MURRAY (ABC4 News) – A former Utah Transit Authority police officer’s legacy of service continues a month after her untimely death.
Mary Margaret Smith-Rowland earned a Psychology Degree from Westminster College and originally wanted to be a nurse but during nursing school decided to be a police officer instead. She served years with the Murray Police Department, earning numerous awards before joining the UTAPD in 2012.
Chief Fred Ross says Officer Meg played a large role despite her petite size.
“Small in stature but she had a heart the size of Alaska. She would always put everybody else ahead of herself,” Chief Ross told Behind The Badge. “That’s just the type of person she was. Whether she was on-duty or off-duty she would jump into action.”

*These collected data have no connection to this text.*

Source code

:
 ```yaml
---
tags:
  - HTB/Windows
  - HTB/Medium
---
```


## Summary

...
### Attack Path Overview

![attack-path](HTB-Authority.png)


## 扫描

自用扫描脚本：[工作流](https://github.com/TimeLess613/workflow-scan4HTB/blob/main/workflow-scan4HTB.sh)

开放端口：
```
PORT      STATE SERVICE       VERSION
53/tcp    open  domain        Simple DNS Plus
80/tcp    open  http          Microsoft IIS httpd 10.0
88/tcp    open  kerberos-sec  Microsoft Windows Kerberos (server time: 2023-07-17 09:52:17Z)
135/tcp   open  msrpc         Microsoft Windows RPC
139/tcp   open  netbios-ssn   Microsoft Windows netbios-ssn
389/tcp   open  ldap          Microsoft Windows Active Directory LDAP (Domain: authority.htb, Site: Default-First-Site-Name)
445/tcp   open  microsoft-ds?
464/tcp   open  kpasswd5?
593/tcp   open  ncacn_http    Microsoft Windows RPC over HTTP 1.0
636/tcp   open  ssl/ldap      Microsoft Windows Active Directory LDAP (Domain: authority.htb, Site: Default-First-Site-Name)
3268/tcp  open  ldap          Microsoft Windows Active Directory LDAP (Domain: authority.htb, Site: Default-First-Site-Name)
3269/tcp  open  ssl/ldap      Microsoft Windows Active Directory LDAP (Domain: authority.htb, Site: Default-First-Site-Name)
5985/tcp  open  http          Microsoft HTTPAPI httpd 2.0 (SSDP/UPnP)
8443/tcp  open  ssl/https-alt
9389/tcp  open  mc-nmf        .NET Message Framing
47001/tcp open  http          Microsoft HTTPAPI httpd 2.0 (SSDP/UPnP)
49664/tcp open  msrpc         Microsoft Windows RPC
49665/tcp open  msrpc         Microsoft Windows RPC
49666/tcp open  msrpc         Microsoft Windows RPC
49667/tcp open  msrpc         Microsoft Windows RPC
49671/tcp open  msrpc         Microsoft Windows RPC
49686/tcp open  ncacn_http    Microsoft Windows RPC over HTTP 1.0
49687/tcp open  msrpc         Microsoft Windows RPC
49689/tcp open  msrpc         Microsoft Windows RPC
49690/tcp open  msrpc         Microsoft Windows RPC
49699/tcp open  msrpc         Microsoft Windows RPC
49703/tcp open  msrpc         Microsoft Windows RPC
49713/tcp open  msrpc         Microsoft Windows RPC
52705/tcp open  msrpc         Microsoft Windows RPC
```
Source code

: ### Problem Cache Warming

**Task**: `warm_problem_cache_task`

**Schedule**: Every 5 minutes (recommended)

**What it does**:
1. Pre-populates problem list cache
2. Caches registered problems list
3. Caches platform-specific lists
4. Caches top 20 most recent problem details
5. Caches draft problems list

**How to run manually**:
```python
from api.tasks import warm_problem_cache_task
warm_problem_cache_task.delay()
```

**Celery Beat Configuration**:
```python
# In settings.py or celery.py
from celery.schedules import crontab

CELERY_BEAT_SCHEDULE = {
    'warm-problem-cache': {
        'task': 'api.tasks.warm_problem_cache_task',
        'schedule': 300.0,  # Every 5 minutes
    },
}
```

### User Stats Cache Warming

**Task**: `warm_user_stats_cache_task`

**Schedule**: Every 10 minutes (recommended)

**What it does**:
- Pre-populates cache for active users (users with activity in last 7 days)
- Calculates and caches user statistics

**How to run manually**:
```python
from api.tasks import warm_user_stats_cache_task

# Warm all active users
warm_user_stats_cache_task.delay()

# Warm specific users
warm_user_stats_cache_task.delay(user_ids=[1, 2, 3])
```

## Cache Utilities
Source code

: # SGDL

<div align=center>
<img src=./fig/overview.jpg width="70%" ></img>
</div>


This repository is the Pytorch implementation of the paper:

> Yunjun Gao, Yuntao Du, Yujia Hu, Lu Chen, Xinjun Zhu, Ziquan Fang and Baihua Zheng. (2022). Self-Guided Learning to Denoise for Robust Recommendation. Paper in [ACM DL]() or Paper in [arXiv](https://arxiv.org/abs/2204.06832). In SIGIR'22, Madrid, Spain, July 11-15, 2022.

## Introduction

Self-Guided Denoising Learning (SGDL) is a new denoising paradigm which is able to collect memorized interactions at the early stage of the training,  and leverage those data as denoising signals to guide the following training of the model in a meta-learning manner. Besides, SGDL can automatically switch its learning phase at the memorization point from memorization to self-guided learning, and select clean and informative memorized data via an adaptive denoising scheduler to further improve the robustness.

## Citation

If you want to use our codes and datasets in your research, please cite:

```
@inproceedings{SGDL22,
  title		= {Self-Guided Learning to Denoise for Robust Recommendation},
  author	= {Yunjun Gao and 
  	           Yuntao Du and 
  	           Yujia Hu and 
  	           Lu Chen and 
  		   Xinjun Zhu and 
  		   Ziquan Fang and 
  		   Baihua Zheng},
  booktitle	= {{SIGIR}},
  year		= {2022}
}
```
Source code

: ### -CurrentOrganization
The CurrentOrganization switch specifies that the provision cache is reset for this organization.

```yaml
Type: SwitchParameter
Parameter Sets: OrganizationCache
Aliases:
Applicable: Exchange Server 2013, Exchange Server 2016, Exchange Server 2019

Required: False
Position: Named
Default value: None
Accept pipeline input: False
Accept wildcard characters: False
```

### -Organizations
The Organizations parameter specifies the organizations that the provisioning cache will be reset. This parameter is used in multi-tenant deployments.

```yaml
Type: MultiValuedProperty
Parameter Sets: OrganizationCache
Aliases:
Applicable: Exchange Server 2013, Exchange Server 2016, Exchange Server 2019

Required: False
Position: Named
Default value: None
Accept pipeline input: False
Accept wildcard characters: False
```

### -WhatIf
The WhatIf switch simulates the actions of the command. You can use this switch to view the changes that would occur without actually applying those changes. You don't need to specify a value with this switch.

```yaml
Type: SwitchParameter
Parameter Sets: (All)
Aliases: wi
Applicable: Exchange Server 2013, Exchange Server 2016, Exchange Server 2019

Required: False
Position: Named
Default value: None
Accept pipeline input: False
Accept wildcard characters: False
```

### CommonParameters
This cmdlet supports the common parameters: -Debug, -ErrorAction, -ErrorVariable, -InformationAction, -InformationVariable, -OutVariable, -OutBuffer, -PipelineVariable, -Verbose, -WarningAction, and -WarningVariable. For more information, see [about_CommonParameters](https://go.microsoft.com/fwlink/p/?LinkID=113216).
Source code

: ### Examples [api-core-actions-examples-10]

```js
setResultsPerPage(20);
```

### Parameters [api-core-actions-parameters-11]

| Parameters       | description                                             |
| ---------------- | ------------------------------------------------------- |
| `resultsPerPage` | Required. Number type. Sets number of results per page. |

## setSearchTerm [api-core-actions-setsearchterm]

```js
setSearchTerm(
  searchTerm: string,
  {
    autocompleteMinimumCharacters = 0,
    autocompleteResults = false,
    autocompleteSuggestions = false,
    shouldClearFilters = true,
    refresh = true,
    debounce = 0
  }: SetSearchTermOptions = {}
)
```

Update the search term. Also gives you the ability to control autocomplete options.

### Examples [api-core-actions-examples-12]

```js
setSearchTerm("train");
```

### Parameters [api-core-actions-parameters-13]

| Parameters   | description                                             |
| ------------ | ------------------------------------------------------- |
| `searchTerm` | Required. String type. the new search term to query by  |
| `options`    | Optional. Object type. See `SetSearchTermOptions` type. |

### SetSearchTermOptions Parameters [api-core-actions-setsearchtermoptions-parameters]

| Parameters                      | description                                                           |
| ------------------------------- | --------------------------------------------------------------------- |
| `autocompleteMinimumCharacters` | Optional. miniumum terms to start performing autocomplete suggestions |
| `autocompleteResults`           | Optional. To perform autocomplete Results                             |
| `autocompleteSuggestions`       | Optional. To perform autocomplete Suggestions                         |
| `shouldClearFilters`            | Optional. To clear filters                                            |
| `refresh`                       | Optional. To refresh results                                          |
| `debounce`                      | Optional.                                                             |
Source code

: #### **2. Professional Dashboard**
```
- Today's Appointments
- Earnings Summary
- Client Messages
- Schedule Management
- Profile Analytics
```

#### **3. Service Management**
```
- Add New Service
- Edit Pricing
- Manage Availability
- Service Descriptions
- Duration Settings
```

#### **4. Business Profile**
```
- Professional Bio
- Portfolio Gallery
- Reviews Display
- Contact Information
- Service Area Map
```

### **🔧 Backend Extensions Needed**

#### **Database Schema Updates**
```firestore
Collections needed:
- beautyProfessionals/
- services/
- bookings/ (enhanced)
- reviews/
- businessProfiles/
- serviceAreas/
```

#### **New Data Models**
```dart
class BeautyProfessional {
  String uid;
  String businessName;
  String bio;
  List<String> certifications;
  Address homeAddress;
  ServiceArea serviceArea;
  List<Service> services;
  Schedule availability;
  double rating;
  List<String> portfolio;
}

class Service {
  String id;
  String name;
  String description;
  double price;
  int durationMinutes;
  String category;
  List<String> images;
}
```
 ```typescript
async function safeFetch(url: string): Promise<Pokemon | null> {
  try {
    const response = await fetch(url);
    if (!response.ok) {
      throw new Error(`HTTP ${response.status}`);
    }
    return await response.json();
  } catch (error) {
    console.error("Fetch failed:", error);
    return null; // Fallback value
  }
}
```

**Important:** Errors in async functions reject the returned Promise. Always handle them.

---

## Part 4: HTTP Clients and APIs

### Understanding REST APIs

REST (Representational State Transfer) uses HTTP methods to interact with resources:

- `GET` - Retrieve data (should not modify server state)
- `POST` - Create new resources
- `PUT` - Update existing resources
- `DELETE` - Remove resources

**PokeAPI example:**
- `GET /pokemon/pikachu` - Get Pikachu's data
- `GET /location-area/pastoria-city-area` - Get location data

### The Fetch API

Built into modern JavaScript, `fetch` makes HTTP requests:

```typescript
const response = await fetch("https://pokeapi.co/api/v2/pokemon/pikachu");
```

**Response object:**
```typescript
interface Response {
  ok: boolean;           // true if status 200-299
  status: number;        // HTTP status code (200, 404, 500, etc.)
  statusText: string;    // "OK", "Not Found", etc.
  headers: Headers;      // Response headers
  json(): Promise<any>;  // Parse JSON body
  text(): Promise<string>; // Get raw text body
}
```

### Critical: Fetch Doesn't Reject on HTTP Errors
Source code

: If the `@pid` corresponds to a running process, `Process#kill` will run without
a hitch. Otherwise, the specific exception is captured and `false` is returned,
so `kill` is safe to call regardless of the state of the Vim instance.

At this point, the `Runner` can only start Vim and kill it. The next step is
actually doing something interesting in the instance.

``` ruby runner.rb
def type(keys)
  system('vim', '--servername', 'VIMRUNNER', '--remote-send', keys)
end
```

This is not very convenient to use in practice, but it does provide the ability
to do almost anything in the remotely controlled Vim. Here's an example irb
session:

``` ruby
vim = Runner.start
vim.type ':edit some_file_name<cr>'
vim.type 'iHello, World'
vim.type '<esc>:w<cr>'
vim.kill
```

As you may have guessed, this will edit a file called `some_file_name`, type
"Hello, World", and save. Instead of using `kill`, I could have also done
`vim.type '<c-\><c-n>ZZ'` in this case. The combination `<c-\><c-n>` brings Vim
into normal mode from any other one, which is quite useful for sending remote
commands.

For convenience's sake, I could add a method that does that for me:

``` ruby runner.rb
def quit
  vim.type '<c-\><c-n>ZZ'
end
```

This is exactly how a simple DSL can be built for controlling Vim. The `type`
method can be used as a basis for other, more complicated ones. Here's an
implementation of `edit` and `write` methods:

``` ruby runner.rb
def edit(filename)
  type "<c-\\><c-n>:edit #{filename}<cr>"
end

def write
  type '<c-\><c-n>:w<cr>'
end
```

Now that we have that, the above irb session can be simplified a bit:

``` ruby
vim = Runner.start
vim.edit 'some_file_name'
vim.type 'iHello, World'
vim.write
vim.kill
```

Examples include the time she saved the life of a woman having a medical emergency, the time she rescued an escaped horse on her way to work or the many times she’d feed homeless people staying along the train tracks.
“There were times that she would go home, get out of her uniform, park her patrol vehicle and go back to the local market and get a chicken of some other form of dinner and give it to somebody who was under the viaduct,” Chief Ross said.
On December 22nd Officer Rowland suffered a debilitating brain aneurysm and despite a brave effort to recover, another aneurysm claimed her life on February 15th. She left behind her husband Scott, four step-children and her law enforcement family. She was just 54 years old.
“It was very devastating to all of us,” Chief Ross said. “You know those of us that wear the uniform become very very close from what we do and see and to lose somebody in any fashion has been very very difficult.”
Fellow UTA Officer Rufus Tolbert delivered the eulogy at her funeral service.
“Meg dedicated her life to the badge,” Officer Tolbert told mourners. “Working out to stay fit, using her degree in psychology to help others solve their problems and being the best she could be.”
Now she’s the first officer that Behind The Badge has honored posthumously.
“I think she would be beyond flattered and pleased that all the sacrifices that she made with her family, missed birthdays, dinners and all that didn’t go unrecognized,” Chief Ross said, his voice trembling with emotion. “What she set out to do 30 years ago is exactly what she did. She left it all out there.”
Officer Rowland continues to positively impact lives even after her death. Her donated organs were transplanted into a number of different patients so she continues to live on through them.